Employee shall be obligated upon exercise of such option by the Employer, to
sell, all of the Employee's limited partnership/stock interests in the Employer,
if any, theretofore acquired by Employee pursuant to the option granted under
this Agreement and fully vested in Employee. The purchase price of such limited
partnership/stock interests shall equal Employee's Proportionate Share (defined
below) of the Incremental Value (defined below) of the Employer. For purposes of
this subsection 3(C)(2), the term "Employee's Proportionate Share" shall mean
and refer to the percentage of limited partnership/stock interest which has been
earned by Employee and fully vested under the terms of this Agreement as of the
date of Employee's death. For purposes of this subsection 3(C)(2), the term
"Incremental Value" shall mean the positive difference between (a) the
Employer's net worth as of the last day of the Employer's fiscal year
immediately preceding Employee's commencement of employment hereunder, and (b)

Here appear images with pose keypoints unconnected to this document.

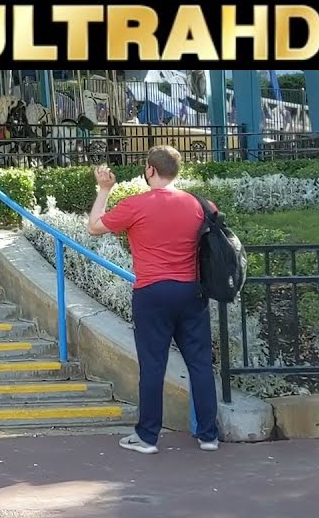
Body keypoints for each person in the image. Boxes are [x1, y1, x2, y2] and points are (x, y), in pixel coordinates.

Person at [87, 145, 220, 454]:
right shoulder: (201, 204)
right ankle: (208, 435)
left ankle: (147, 437)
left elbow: (94, 227)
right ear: (176, 171)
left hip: (151, 292)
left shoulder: (136, 205)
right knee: (200, 363)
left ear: (150, 170)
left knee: (153, 365)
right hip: (191, 291)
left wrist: (104, 189)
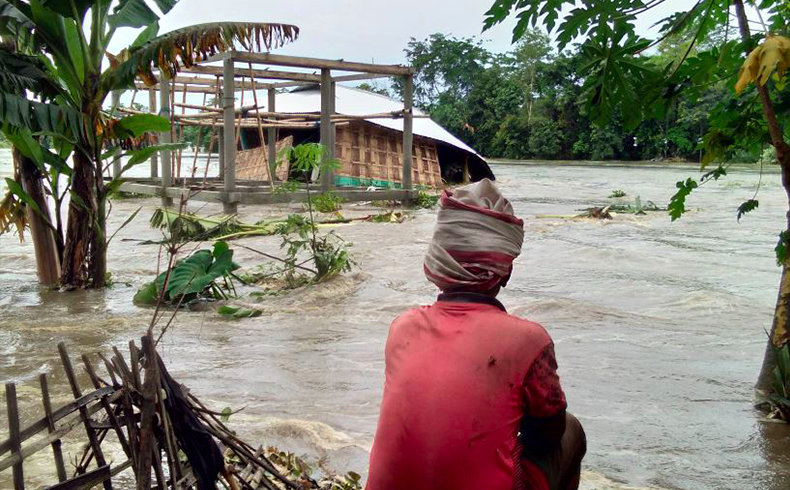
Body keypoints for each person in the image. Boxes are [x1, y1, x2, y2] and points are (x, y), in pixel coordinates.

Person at [366, 179, 586, 490]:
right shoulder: (529, 340)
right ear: (505, 272)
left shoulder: (402, 326)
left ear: (437, 262)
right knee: (572, 431)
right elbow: (548, 435)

the Employer's net worth as of the last day of the Employer's fiscal year
immediately preceding the date of Employee's death. For purposes of this
provision, the determination of Employer's outside accountant as to the
Employer's net worth shall be binding on both parties. The purchase price, as so
determined, shall be paid in cash at the time of transfer and assignment of the
limited partnership/stock interests. Closing on such purchase shall occur on a
date designated in writing by Employer to the executor, administrator or
personal representative of the deceased Employee, which date must be within
twelve (12) months after the date of Employee's death.